Conard's daughter, Brittany, told the court her father struggles with alcoholism and she asked the judge to help him.
"I really want my son to spend time with his grandfather," she said.
Three members of the victims' family also spoke before the sentencing.
"My whole sunshine is gone," said Nicole Hommes, Antastasia Smith's mother and Giovanni Jr.'s grandmother.
She also said Smith was two weeks pregnant at the time of the crash, so another life had been extinguished.
An aunt of the victims, Jackie Peoples, said the crash has affected her family in many ways.
"We lost four at once — unbearable pain and heartache," she said.
Michelle Hommes' daughter, Amanda Dodge, said she didn't notice how important her mother was to her until she was gone, especially during the holidays.
"She did so many things for all of us," she said.
She told Conard it was "too late" for him to ask for help.
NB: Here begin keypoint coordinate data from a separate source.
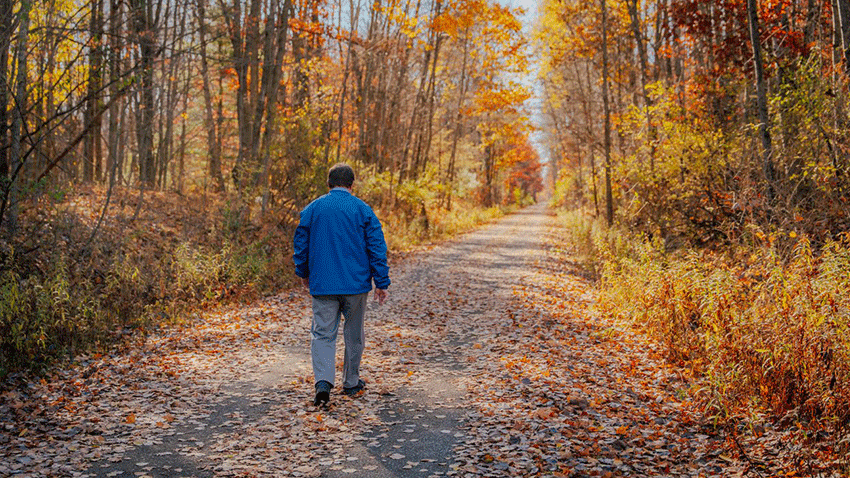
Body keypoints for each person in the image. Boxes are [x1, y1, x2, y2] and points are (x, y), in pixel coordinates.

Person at [292, 163, 390, 406]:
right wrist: (381, 281)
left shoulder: (313, 208)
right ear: (351, 184)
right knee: (354, 334)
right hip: (356, 285)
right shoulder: (362, 209)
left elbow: (301, 244)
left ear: (329, 183)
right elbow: (376, 246)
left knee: (323, 333)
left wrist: (303, 272)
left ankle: (323, 382)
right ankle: (351, 382)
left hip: (323, 284)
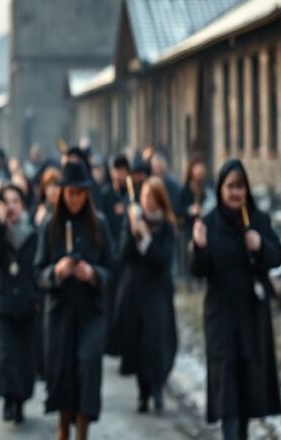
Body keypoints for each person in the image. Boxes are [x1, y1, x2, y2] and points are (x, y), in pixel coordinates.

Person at [191, 159, 281, 440]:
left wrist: (260, 245)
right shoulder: (208, 223)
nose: (235, 193)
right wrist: (199, 247)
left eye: (240, 187)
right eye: (230, 187)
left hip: (251, 319)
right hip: (221, 320)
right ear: (221, 189)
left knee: (246, 393)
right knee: (227, 395)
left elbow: (277, 255)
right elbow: (198, 270)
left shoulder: (258, 220)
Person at [34, 160, 114, 440]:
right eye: (70, 192)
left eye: (80, 193)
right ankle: (62, 426)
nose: (75, 198)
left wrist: (93, 274)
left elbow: (112, 269)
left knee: (87, 366)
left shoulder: (99, 225)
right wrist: (55, 272)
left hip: (91, 312)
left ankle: (82, 430)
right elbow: (38, 271)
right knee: (63, 371)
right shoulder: (50, 226)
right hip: (60, 313)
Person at [111, 177, 179, 414]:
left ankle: (157, 386)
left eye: (151, 198)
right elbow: (123, 255)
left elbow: (163, 260)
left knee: (155, 341)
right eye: (144, 197)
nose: (147, 202)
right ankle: (142, 392)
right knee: (137, 341)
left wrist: (147, 239)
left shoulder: (166, 226)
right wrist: (132, 232)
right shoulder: (132, 221)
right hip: (134, 291)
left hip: (157, 291)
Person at [0, 184, 40, 424]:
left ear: (23, 205)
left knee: (24, 357)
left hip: (27, 305)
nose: (10, 206)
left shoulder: (33, 234)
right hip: (2, 304)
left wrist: (37, 297)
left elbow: (38, 268)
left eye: (15, 201)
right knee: (6, 355)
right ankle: (9, 400)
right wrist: (0, 224)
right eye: (5, 201)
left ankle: (20, 401)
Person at [177, 155, 215, 289]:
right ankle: (189, 281)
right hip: (188, 228)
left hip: (205, 227)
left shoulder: (208, 187)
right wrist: (190, 210)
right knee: (188, 255)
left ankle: (201, 281)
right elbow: (178, 209)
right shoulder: (185, 189)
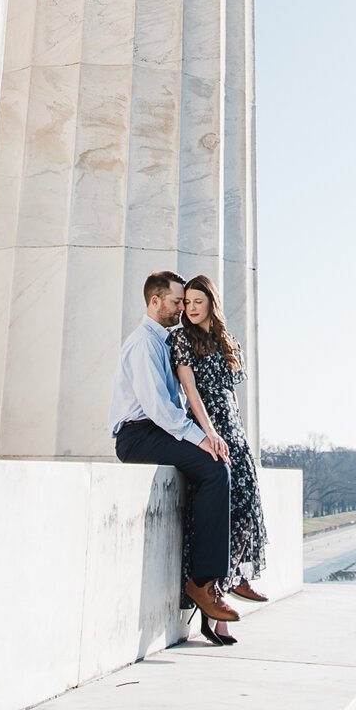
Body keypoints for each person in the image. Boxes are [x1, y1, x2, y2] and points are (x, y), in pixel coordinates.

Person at [109, 269, 238, 632]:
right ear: (155, 301)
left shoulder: (164, 340)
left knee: (217, 469)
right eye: (177, 301)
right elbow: (159, 408)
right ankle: (202, 583)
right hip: (138, 435)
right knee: (214, 468)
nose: (182, 308)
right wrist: (201, 437)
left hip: (155, 430)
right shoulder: (144, 344)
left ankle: (210, 581)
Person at [172, 275, 271, 641]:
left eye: (198, 301)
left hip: (235, 430)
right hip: (209, 428)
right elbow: (190, 389)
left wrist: (233, 434)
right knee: (218, 512)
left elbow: (232, 393)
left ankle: (223, 587)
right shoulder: (183, 339)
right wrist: (209, 433)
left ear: (211, 303)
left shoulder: (228, 342)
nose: (191, 308)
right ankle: (216, 607)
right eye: (187, 302)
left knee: (245, 509)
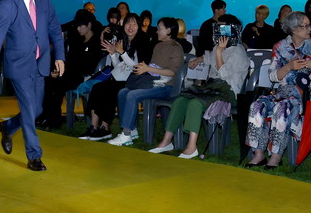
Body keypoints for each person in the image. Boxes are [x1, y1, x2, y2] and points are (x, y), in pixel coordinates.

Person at [0, 0, 65, 172]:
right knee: (29, 109)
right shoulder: (7, 5)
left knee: (36, 109)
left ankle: (8, 126)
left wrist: (60, 56)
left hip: (40, 63)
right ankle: (34, 156)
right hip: (18, 65)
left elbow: (55, 29)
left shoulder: (44, 0)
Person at [245, 11, 311, 168]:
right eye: (305, 26)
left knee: (282, 108)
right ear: (294, 29)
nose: (309, 29)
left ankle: (276, 155)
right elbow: (273, 76)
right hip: (282, 92)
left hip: (305, 97)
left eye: (309, 25)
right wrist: (289, 66)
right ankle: (258, 153)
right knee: (257, 105)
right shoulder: (280, 46)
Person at [149, 14, 250, 158]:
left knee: (195, 103)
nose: (218, 31)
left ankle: (192, 146)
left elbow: (224, 75)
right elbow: (209, 56)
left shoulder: (238, 51)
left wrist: (219, 52)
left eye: (222, 28)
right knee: (180, 100)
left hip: (228, 92)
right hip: (213, 88)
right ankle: (166, 141)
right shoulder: (218, 47)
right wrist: (199, 59)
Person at [108, 17, 185, 146]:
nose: (157, 31)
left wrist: (148, 68)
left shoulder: (176, 48)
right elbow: (152, 67)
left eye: (159, 28)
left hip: (167, 87)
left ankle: (126, 135)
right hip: (154, 83)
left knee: (132, 95)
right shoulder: (158, 46)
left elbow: (172, 73)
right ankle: (131, 129)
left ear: (168, 30)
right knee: (123, 92)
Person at [79, 12, 151, 140]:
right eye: (128, 23)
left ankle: (105, 127)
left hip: (134, 81)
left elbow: (136, 67)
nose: (130, 26)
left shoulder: (143, 43)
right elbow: (119, 66)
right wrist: (113, 54)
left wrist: (122, 53)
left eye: (134, 24)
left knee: (111, 90)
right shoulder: (123, 41)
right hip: (119, 79)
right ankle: (94, 127)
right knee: (97, 87)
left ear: (139, 26)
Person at [39, 8, 104, 129]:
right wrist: (58, 71)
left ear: (89, 25)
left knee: (57, 85)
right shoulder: (78, 41)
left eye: (80, 26)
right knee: (48, 81)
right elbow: (71, 61)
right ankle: (46, 116)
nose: (78, 29)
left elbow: (89, 66)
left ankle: (53, 119)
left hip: (85, 77)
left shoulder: (96, 43)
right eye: (77, 26)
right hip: (72, 74)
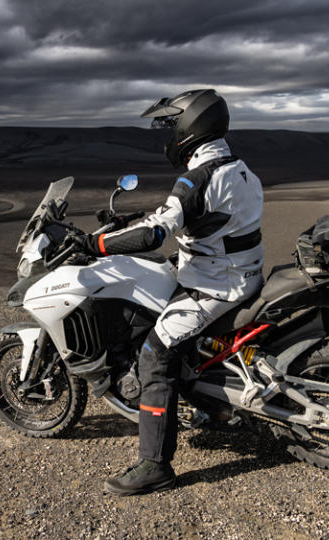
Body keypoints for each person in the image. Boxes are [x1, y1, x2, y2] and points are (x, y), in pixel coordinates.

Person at [75, 89, 265, 495]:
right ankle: (211, 407)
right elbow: (190, 219)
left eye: (171, 125)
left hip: (216, 286)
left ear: (189, 127)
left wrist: (97, 245)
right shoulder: (239, 166)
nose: (167, 134)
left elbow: (153, 233)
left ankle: (154, 465)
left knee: (156, 353)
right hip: (241, 274)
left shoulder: (197, 178)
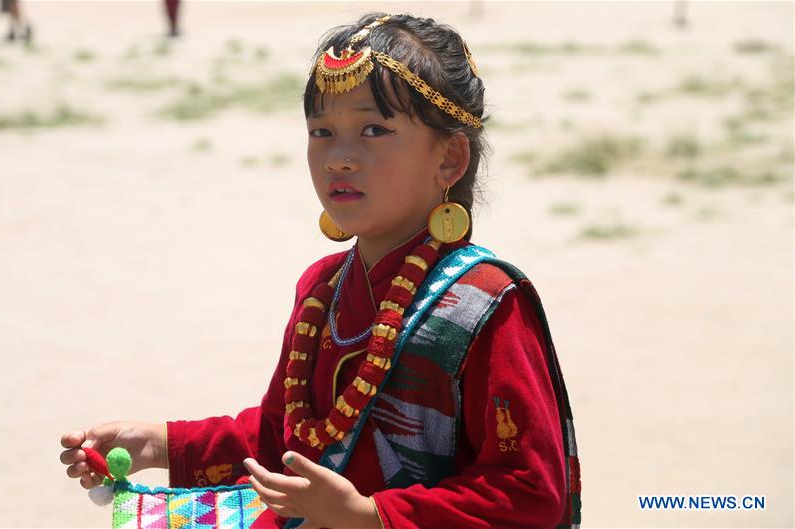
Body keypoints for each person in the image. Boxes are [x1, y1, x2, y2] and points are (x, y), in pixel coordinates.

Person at [60, 12, 581, 529]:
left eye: (374, 129)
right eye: (322, 131)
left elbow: (531, 491)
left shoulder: (486, 303)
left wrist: (370, 515)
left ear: (449, 158)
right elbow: (283, 439)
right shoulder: (322, 288)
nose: (339, 158)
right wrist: (160, 444)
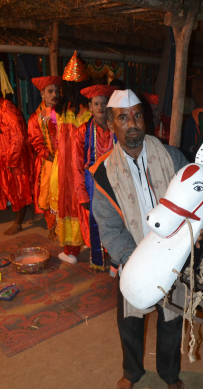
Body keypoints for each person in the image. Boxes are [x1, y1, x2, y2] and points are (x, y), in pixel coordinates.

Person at [92, 89, 203, 389]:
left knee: (171, 320)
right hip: (133, 261)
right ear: (111, 125)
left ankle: (169, 372)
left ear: (147, 119)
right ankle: (132, 371)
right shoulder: (104, 173)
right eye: (123, 117)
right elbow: (109, 227)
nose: (133, 124)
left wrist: (199, 225)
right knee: (130, 321)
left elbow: (196, 198)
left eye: (138, 115)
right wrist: (138, 263)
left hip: (174, 257)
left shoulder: (171, 157)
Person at [50, 51, 91, 264]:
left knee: (68, 203)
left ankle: (71, 250)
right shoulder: (87, 112)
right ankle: (83, 241)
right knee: (82, 202)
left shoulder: (60, 110)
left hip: (64, 166)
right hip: (82, 166)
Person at [73, 85, 117, 269]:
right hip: (92, 185)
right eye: (96, 103)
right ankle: (99, 259)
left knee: (116, 220)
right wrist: (81, 193)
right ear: (89, 107)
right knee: (96, 220)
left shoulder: (116, 129)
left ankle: (117, 259)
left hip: (116, 183)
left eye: (103, 103)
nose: (100, 107)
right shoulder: (82, 131)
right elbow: (76, 164)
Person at [28, 76, 62, 240]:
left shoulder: (64, 112)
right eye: (50, 91)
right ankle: (52, 226)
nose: (54, 94)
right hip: (47, 162)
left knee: (65, 194)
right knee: (49, 194)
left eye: (56, 90)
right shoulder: (36, 117)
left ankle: (65, 226)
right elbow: (36, 143)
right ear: (42, 93)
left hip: (64, 161)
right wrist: (53, 158)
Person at [0, 94, 34, 235]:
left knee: (18, 191)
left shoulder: (6, 108)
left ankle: (18, 224)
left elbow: (18, 136)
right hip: (6, 156)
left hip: (15, 158)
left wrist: (12, 161)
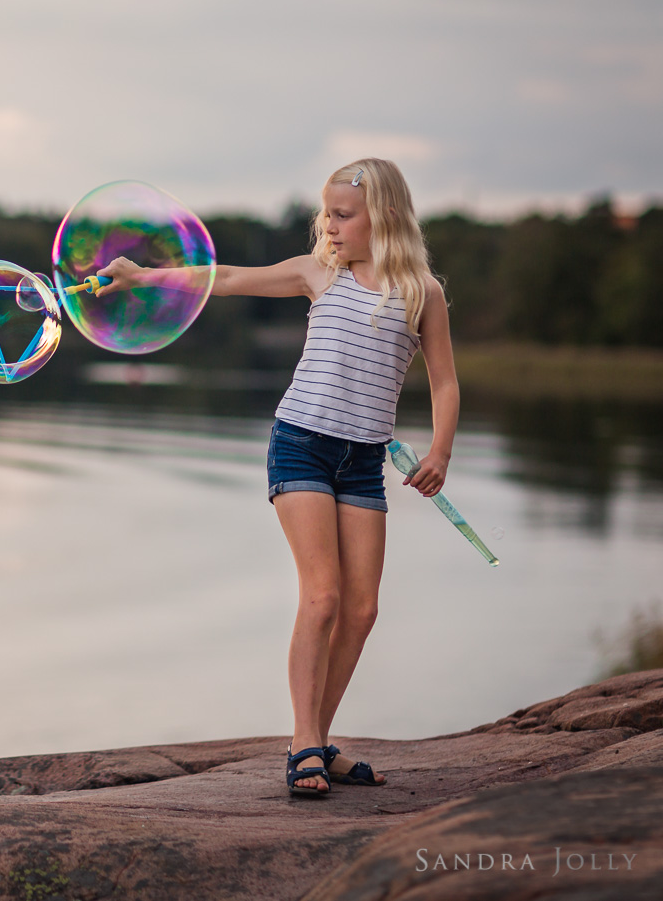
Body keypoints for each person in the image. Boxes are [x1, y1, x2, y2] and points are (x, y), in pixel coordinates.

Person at [95, 158, 459, 798]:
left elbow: (445, 380)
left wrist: (442, 451)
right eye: (327, 213)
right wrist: (144, 275)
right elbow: (228, 276)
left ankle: (317, 736)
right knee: (322, 598)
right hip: (302, 446)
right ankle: (303, 746)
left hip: (363, 462)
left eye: (343, 214)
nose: (330, 224)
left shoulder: (421, 290)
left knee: (363, 608)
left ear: (389, 216)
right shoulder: (319, 272)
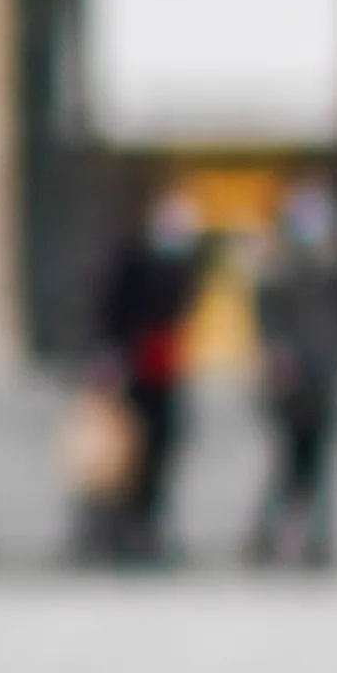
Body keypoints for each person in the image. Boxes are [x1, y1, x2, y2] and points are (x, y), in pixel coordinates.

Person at [88, 192, 204, 567]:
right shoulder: (131, 261)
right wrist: (108, 358)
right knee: (127, 458)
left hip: (164, 374)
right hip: (132, 376)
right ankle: (119, 531)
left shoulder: (181, 268)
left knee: (161, 452)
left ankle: (147, 528)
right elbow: (110, 313)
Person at [247, 179, 337, 570]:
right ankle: (268, 538)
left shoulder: (332, 267)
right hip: (294, 384)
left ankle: (314, 540)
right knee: (291, 465)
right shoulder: (280, 269)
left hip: (324, 379)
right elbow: (270, 325)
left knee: (317, 466)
"Nobody knows what our family has been through," she said. "In a blink of an eye, everybody is just gone."
Giovanni Miller's mother, Rosa, wrote a letter to be read in court.
"They were my heart and you took them away from me," she said in the letter. "Your 32 years in prison will be easier for you than my life. I cry all the time. You took away my baby, my family. Every day we are in agony."
As Sezon announced the 32-year sentence, Conard didn't show much reaction, but his daughter and another female relative put their heads down and cried into their hands.
The victims' family and friends let out an audible sigh, hugged each other and wiped away tears.
"No sentence could adequately make up for the deaths of four people," Sezon said.
Following the hearing, Iarocci and Gay both declined further comment.